This Alton Jones Professor of Philosophy, at Vanderbilt University, draws important parallels between empire building and the "free market," as well as the deployment of women as both purveyors and pariahs of battle, thereby exposing the vulnerable to be both wounded and wounder. And, by extension, she shows how global occupation by a country that increasingly emulates the behavior of some back-alley dominatrix can only be linked to ongoing sexual repression.

In her interview with AlterNet, Oliver describes how, in the name of imperial expansionism, we, in the West, are quickly becoming victims of our own sexualized consumerism:

Jayne Lyn Stahl: How are women being used as weapons of war, figuratively and literally?

Kelly Oliver: News media repeatedly describe women soldiers as "weapons." Women warriors are not referred to as women with weapons or women carrying bombs, but their very bodies are imagined as dangerous. For example, a columnist for the New York Times said, "An example of the most astounding modern weapon in the Western arsenal" was named Claire, with a machine gun in her arms and a flower in her helmet. After news broke about female interrogators at Guantánamo Bay prison, a Time magazine headline read "female sexuality used as a weapon," and the London Times described Palestinian women suicide bombers as "secret weapons" and "human precision bombs," "more deadly than the male."

Even Pfc. Jessica Lynch (the U.S. solider who was captured and rescued early in the Iraq invasion) was labeled a "human shield" and a weapon in the propaganda war. Media and public reactions to the more recent capture and release of British Seaman Faye Turney display some of the same tendencies. The British media accused the Iranian president of using Turney as a weapon in a propaganda war at the same time that conservatives used this image of a mother prisoner of war to argue against women warriors.

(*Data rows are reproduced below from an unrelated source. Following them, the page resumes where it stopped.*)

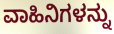
ವಾಹಿನಿಗಳನ್ನುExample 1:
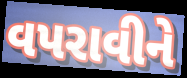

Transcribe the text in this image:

વપરાવીને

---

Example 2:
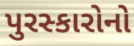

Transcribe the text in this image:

પુરસ્કારોનો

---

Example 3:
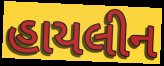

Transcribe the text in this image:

હાયલીન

The metaphor of weapon in public media discloses the association between women, female sexuality and danger in the popular imagination. This imaginary association appears to have become part of military interrogation strategy at Guantánamo prison and Abu Ghraib, where women's participation was reportedly used to "soften-up" recalcitrant Muslim men. And just this month, Al Qaeda allegedly used two mentally impaired women to detonate bombs in crowded markets in Iraq. Reports indicate that the use of women suicide bombers is on the rise in Iraq because they can more easily get through checkpoints without arousing suspicions. For this reason, media coverage imagines them as more dangerous than their male-counterparts.

Explain the "virgin-whore" motif with respect to female suicide bombers and women soldiers.

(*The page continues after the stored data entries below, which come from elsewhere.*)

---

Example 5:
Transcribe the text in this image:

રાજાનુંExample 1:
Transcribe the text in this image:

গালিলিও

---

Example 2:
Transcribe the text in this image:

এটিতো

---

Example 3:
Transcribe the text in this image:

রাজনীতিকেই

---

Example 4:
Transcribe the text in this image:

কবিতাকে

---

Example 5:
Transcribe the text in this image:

Within the rhetoric of mainstream media, what female suicide bombers, recovered heroes like Jessica Lynch and Faye Turney, and the bad girls of Abu Ghraib have in common is that they are figured on one side or the other of the classic virgin-whore dichotomy that has been a mainstay of Western culture -- think of the new fragrance for women called "Angel or Demon." On the demon side, what some reporters have called "equal opportunity killers" need to be interpreted in light of older images of violent women from Hollywood films, literature and religious traditions. These latest examples of women figured as weapons are a continuation of stereotypes of dangerous women who use their sexuality as a deadly weapon to deceive and trap men. Some soldiers still name their fighter-jets and bombs after Hollywood bombshells and "buxom babes" from magazines. The atom bomb that ended WWII was named after Hollywood "bombshell" Rita Hayworth's most famous femme fatale character, Gilda.